Curried Vegetable and Chickpea Stew

When that first fall chill hits the air, out comes my dutch oven for a big pot of stew.  

This was a crockpot recipe, but I wanted to do it on the stove top because I was worried it would turn into a big pile of curry mush. I am glad I did it my way because all the vegetables turned out perfect!  The curry gives it a warm comforting vibe, like a big hug from the inside. 

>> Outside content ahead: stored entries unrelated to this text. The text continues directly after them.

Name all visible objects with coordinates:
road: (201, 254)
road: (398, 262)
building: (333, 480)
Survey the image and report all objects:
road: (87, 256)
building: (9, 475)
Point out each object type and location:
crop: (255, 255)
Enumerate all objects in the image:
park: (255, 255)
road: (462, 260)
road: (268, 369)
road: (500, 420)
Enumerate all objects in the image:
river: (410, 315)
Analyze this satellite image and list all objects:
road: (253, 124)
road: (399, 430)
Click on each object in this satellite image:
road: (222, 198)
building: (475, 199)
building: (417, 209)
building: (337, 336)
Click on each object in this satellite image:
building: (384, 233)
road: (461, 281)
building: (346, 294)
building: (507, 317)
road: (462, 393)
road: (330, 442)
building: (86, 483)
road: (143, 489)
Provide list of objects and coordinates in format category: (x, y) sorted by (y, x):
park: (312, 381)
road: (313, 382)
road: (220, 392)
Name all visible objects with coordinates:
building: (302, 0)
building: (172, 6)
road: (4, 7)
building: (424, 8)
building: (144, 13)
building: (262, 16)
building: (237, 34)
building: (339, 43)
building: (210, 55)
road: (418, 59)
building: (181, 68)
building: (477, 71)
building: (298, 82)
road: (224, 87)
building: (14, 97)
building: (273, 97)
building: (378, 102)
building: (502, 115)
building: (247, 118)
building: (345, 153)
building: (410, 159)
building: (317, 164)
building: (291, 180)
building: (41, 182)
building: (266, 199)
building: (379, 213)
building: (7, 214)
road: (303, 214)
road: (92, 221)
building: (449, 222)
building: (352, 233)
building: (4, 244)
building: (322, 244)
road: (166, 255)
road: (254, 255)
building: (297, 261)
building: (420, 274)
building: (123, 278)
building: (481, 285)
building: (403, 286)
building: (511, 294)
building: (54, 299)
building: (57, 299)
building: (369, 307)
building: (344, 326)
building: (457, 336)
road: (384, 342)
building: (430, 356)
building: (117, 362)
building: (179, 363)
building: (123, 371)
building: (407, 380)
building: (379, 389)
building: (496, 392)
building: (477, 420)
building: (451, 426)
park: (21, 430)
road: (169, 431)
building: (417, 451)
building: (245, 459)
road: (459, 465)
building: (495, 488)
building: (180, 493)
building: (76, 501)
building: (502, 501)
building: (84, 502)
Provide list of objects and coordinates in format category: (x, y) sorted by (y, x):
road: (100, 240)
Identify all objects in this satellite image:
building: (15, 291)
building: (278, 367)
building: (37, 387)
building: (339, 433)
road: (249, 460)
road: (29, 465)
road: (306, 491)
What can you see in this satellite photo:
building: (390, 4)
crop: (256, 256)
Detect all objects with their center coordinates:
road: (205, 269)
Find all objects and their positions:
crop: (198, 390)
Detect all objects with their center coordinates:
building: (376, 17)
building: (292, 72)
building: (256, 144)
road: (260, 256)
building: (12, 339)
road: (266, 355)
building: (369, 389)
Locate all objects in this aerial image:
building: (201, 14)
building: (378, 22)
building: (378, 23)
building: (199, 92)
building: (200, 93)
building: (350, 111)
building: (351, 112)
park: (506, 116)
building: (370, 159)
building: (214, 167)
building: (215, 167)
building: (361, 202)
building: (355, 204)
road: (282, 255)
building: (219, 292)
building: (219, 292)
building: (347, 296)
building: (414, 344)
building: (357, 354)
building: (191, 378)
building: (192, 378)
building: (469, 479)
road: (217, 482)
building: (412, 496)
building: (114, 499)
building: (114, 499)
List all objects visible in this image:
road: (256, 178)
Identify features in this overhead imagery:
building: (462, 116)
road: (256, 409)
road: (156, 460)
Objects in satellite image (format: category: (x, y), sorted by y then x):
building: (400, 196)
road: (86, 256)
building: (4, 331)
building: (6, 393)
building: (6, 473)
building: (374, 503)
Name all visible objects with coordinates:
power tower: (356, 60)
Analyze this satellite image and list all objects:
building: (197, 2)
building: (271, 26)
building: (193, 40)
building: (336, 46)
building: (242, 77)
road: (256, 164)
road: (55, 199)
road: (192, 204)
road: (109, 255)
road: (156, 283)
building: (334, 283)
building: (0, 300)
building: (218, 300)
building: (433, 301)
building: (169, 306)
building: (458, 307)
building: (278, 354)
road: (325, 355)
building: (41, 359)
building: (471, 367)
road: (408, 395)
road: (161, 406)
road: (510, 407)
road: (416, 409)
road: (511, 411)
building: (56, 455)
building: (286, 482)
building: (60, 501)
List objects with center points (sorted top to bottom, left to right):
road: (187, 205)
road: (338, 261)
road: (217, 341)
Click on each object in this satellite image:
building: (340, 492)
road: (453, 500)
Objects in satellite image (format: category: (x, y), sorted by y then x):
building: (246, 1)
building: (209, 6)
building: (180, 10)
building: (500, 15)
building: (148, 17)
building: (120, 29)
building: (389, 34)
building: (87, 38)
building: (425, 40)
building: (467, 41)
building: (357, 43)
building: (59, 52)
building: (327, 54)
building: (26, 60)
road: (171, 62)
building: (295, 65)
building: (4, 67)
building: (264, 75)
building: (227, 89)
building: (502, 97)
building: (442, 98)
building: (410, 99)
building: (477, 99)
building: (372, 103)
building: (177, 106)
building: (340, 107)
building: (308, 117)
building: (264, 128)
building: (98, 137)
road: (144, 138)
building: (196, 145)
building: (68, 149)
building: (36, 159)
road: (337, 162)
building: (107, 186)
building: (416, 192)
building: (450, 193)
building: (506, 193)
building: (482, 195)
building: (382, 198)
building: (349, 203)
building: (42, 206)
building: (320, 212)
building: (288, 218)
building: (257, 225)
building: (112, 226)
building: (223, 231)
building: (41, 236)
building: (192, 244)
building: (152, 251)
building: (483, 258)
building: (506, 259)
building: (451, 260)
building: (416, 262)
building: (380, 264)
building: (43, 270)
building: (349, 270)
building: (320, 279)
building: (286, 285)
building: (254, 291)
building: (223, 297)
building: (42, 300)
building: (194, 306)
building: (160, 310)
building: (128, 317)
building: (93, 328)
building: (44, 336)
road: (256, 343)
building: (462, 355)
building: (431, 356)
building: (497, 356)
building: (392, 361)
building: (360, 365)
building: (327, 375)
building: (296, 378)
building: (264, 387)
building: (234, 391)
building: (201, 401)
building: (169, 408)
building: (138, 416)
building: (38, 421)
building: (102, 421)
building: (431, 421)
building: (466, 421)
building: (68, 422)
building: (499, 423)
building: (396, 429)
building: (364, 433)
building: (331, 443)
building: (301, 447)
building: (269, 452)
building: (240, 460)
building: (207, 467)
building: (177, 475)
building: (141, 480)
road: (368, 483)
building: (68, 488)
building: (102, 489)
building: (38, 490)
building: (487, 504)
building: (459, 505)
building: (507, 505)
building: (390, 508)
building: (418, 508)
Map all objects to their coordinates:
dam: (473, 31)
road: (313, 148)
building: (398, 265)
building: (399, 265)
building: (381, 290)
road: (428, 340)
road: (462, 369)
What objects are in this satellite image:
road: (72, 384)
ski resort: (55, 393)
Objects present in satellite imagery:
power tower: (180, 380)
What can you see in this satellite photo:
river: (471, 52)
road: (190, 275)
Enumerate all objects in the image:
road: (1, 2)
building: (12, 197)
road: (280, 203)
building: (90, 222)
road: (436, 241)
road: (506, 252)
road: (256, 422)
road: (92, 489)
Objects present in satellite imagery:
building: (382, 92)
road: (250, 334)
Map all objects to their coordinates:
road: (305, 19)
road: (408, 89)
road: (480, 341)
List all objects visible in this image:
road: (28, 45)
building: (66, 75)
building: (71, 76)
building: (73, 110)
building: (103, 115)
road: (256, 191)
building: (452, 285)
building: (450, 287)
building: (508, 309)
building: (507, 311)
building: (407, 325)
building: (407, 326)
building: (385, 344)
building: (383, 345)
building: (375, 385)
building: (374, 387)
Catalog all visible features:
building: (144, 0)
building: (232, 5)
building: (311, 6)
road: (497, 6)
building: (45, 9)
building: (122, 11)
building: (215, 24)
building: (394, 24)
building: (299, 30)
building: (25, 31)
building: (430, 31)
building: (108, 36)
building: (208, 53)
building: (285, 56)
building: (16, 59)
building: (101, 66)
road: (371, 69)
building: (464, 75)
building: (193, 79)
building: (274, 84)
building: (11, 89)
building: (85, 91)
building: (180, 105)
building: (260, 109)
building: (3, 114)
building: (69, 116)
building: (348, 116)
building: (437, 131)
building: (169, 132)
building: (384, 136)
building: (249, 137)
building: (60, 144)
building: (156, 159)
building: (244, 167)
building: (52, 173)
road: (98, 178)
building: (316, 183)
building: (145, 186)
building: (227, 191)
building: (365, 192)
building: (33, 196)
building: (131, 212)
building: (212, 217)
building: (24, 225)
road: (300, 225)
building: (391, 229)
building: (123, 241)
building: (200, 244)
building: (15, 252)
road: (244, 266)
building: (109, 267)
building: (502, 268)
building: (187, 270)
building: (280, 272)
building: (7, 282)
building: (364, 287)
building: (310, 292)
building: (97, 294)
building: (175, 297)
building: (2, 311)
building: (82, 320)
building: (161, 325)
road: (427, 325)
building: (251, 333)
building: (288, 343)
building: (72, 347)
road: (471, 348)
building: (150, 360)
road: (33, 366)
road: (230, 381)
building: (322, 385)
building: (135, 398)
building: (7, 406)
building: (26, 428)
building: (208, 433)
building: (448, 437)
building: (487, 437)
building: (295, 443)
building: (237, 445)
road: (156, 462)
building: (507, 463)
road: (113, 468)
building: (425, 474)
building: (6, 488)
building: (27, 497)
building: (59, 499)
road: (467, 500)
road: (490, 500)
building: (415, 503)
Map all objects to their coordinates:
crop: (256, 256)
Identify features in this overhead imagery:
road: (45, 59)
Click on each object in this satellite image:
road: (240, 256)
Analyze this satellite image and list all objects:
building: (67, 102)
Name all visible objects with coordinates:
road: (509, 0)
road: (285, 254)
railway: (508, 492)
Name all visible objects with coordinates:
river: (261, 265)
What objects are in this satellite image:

If you use vegetable broth, this would be vegan!  If you don't like one of these veggies, just leave it out or sub something else that you do like--green beans, mushrooms, zucchini, cabbage, etc.  Add some shrimp or shredded cooked chicken if you have some on hand.  If you like things spicy, add more cayenne or top it with hot sauce when you eat it.  We ate this as a soup but it would also be delicious over rice or cous cous.
Curried Vegetable and Chickpea Stew
Adapted from TheKitchn

Serves 8 - 10


1 teaspoon coconut oil
1 large onion, diced 
2 medium sized red potatoes
1 small sweet potato
1 green bell pepper, diced
1 red bell pepper, diced
1/2 of a medium head of cauliflower, cut into bite-sized florets

1 small head of broccoli, cut into bite-sized florets
10-ounces baby spinach
1 cup frozen peas  1-inch piece ginger, peeled and grated (about 1 tablespoon)
4 garlic cloves, minced 1 (28-ounce) can diced tomatoes with their juices

2 cups chicken stock
2 (16-ounce) cans chickpeas, drained and rinsed
1 tablespoon salt 

2 tablespoon curry powder
1 tablespoon brown sugar
1/8 teaspoon cayenne pepper

1/4 teaspoon black pepper
1 cup coconut milk 


Heat the oil in a dutch oven over medium heat.  Saute the onion until translucent, about 5 minutes. Add the diced red potatoes and sweet potato and a tablespoon of salt.  Saute until the potatoes are slightly translucent around the edges.  Add the broccoli, cauliflower, red and green bell peppers and saute for another 5 minutes.

Stir in the curry, brown sugar, ginger, garlic, cayenne pepper, and black pepper.  Cook for about 30 seconds until fragrant.

Pour in the stock and the tomatoes with their juices and stir to combine.   Bring to a boil and then reduce to a low simmer.  Let simmer for 45 minutes until the vegetables are just barely soft.  

Add in the chickpeas, spinach, frozen peas, and continue to simmer for another 15 minutes until the potatoes are tender, the spinach is wilted, and the chickpeas and peas are warmed through.   Stir in the coconut milk, taste, and adjust seasonings.  Fall comfort in a bowl!